Coastal property values reflect "highest and best use" pricing and a high demand for waterside locales, and so coastal properties often have proportionately higher taxes. Stories of long-time landowners becoming priced out of their properties and needing to sell have become all too familiar. Traditional working waterfronts are often the losers in this scenario, especially during times of economic declines and shifting fisheries regulation.
In 2007, Maine’s “current use” programs that reduce tax burdens for property supporting tree growth, farmland, and open space were expanded to cover waterfronts that provide access to or support commercial fishing and aquaculture activities.
The new research revealed a host of other lesser known or potential tax tools that could provide benefits to municipalities and individuals looking to promote coastal access and working waterfronts.
For example, in the same way that working waterfronts were added to Maine's existing current use program, other existing tax policies could be used to benefit coastal access.
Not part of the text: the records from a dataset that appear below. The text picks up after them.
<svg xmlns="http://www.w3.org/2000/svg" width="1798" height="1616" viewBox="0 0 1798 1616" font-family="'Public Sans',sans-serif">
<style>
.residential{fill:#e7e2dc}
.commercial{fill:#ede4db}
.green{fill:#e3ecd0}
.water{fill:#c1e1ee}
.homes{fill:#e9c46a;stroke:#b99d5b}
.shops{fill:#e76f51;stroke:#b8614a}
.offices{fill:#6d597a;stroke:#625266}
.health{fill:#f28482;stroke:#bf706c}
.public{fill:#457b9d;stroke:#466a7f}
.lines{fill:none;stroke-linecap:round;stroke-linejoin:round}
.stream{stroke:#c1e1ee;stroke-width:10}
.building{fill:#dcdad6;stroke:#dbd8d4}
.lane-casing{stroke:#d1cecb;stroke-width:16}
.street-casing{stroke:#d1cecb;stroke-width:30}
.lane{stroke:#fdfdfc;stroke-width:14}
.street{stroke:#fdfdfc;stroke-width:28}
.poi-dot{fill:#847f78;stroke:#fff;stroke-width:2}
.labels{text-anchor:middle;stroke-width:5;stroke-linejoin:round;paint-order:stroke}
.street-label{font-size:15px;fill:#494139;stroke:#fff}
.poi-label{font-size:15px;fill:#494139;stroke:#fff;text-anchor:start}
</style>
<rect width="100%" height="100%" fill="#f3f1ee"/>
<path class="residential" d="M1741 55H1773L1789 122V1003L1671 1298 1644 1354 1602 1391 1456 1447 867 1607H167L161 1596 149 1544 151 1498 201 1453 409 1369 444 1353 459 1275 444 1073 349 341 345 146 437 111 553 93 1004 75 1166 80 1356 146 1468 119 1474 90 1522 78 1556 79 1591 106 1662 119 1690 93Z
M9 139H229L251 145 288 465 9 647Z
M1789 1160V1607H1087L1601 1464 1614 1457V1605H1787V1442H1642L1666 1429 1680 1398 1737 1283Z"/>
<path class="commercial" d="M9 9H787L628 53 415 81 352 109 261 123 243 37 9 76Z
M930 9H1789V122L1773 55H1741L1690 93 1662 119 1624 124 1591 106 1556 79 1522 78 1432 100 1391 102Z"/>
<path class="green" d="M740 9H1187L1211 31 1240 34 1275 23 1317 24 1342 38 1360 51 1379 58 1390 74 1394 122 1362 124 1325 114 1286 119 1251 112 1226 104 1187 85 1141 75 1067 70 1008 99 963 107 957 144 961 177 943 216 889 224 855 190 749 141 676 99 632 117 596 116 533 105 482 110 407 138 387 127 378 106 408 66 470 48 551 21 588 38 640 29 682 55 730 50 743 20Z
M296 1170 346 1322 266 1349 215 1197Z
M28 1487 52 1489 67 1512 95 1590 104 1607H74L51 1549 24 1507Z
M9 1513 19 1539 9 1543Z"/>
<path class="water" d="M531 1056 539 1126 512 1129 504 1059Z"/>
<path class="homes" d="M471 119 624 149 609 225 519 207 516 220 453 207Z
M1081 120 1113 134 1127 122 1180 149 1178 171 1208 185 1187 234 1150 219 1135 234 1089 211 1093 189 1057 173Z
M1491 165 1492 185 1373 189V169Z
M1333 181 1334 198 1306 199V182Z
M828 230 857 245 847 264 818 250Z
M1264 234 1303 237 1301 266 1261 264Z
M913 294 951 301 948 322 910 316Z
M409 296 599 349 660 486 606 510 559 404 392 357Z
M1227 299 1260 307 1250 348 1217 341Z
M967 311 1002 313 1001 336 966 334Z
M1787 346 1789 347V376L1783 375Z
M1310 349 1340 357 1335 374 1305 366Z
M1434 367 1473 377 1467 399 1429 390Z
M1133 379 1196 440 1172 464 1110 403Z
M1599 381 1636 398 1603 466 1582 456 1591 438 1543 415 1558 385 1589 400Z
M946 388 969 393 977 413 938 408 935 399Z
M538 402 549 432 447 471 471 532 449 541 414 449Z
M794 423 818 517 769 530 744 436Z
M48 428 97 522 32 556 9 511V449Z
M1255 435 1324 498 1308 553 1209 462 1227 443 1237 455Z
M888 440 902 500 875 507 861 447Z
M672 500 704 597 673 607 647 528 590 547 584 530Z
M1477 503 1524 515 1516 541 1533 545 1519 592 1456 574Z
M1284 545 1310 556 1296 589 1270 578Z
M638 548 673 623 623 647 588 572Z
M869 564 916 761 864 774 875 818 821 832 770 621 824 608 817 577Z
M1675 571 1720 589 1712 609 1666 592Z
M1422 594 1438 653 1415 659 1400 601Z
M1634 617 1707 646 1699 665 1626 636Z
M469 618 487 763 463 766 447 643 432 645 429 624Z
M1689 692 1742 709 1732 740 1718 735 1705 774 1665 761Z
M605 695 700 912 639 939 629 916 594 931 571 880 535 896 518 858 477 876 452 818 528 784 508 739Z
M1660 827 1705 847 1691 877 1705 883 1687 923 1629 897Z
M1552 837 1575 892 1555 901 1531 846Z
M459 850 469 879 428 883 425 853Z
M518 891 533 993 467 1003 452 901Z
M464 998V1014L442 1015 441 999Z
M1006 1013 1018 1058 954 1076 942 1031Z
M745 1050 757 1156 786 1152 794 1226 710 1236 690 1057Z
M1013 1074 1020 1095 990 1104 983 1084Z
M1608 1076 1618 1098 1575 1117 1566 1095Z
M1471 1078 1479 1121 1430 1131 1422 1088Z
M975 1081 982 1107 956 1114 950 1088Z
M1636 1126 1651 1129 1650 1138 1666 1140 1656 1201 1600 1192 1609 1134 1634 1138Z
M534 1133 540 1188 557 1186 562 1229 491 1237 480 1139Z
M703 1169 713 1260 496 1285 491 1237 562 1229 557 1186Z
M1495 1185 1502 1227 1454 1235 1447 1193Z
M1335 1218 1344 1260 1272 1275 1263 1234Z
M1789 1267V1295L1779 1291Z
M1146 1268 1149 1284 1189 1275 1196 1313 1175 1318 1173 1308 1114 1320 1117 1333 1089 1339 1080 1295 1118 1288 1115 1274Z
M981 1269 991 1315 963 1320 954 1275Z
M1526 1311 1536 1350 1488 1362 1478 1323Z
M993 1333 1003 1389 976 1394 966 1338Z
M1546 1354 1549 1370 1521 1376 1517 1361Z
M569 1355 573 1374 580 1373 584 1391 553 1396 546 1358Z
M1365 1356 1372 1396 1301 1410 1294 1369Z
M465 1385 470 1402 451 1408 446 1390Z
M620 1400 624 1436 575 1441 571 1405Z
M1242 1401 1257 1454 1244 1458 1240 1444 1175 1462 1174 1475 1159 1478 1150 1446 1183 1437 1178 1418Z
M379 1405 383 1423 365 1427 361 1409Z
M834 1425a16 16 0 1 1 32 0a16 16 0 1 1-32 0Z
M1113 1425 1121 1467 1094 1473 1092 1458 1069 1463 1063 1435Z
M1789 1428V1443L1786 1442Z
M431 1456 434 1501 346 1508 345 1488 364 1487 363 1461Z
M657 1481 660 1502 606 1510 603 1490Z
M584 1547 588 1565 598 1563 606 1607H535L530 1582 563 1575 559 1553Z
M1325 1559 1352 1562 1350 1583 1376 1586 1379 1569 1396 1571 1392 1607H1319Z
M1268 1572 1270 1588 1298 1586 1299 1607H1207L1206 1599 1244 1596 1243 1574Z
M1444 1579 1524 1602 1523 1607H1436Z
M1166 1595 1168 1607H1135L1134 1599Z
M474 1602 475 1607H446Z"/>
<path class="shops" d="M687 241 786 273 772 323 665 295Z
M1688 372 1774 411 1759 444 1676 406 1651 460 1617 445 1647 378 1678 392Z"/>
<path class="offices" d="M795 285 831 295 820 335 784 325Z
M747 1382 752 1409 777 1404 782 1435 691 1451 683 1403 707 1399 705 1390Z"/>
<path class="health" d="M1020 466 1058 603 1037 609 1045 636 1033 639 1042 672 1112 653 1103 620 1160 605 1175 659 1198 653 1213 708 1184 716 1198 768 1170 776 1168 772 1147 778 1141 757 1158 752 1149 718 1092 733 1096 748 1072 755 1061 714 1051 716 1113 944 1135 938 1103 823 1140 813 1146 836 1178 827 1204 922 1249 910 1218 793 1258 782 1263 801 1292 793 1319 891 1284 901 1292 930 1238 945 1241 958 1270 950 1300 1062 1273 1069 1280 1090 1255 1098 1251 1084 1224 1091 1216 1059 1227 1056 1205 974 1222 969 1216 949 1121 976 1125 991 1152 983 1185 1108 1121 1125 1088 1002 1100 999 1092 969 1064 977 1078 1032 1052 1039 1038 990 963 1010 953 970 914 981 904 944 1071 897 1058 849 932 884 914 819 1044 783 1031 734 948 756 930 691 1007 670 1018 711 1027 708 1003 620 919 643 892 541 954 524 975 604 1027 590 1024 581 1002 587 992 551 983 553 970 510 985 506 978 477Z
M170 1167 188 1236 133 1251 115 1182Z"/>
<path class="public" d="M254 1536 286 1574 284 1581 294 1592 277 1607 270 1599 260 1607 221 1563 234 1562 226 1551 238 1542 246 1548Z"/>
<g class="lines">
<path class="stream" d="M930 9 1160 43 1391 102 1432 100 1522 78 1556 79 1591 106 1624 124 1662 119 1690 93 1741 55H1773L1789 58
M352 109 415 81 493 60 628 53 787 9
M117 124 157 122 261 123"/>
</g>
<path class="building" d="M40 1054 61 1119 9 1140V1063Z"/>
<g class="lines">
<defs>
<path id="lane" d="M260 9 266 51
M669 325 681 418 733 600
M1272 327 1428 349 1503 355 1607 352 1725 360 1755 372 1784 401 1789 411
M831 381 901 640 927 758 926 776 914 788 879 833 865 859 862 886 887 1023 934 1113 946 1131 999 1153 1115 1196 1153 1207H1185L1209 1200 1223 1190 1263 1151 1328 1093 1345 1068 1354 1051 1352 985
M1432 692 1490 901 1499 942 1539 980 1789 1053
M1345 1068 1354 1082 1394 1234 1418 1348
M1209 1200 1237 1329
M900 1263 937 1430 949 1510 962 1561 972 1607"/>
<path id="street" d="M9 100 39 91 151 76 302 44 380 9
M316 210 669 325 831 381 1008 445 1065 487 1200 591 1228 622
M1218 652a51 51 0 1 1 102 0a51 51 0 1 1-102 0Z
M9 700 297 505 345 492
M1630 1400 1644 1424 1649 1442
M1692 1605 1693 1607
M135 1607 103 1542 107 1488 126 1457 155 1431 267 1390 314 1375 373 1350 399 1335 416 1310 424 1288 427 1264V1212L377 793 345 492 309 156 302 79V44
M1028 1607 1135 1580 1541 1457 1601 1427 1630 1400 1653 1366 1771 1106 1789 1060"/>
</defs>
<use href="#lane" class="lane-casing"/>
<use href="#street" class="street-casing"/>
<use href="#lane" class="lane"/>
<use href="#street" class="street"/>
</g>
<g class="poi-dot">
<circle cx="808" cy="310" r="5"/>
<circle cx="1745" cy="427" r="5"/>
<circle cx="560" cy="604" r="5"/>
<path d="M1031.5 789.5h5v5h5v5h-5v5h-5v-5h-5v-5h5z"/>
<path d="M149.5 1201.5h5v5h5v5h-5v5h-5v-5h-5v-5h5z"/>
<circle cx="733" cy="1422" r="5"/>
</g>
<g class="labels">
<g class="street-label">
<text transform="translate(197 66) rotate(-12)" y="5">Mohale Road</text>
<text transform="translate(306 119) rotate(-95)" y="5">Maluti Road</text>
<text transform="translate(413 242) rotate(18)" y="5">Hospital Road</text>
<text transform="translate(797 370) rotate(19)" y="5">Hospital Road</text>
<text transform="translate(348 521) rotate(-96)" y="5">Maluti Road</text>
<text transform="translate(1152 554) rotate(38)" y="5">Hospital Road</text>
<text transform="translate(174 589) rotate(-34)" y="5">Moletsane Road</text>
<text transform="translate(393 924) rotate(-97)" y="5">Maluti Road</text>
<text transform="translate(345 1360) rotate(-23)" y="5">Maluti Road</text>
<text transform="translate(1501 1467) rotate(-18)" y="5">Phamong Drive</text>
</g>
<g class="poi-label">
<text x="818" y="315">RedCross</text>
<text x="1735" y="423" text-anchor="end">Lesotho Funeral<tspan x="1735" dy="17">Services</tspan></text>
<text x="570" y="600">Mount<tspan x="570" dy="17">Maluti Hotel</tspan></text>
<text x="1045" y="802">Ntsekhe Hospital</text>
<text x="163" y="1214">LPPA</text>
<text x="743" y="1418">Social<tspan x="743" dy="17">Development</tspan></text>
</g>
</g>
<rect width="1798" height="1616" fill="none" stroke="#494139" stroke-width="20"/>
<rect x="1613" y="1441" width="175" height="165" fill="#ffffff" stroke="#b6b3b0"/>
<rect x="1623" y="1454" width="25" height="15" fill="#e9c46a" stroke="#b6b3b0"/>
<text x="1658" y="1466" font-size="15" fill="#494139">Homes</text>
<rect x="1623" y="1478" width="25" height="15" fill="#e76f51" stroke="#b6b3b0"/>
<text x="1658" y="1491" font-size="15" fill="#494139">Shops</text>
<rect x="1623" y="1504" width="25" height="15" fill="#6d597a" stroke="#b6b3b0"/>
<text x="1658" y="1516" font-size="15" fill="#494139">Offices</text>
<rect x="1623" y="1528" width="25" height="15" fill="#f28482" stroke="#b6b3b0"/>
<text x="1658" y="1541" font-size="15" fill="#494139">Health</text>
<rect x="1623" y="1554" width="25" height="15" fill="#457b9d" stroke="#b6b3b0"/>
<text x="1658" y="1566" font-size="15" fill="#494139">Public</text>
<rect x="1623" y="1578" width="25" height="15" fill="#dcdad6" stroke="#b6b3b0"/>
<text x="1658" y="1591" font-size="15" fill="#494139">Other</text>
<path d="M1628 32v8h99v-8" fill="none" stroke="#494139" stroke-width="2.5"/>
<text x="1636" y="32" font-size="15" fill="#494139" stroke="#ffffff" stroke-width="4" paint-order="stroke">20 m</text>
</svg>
Income tax incentives, property-related tax tools, and a charitable donation for working waterfronts are all examples of potential new tools.
“We hope Maine towns will use this research on new tax tools to inform decision-making on working waterfront and coastal access policies, to help communities plan their future,” said Kristen Grant, a marine extension associate with Maine Sea Grant and University of Maine Cooperative Extension based at the Wells National Estuarine Research Reserve.
Additional partners in the research include Maine Coastal Program, Island Institute, and Maine Coast Heritage Trust. Details on using tax policy for coastal access can be found in the "Coastal Access Toolkit."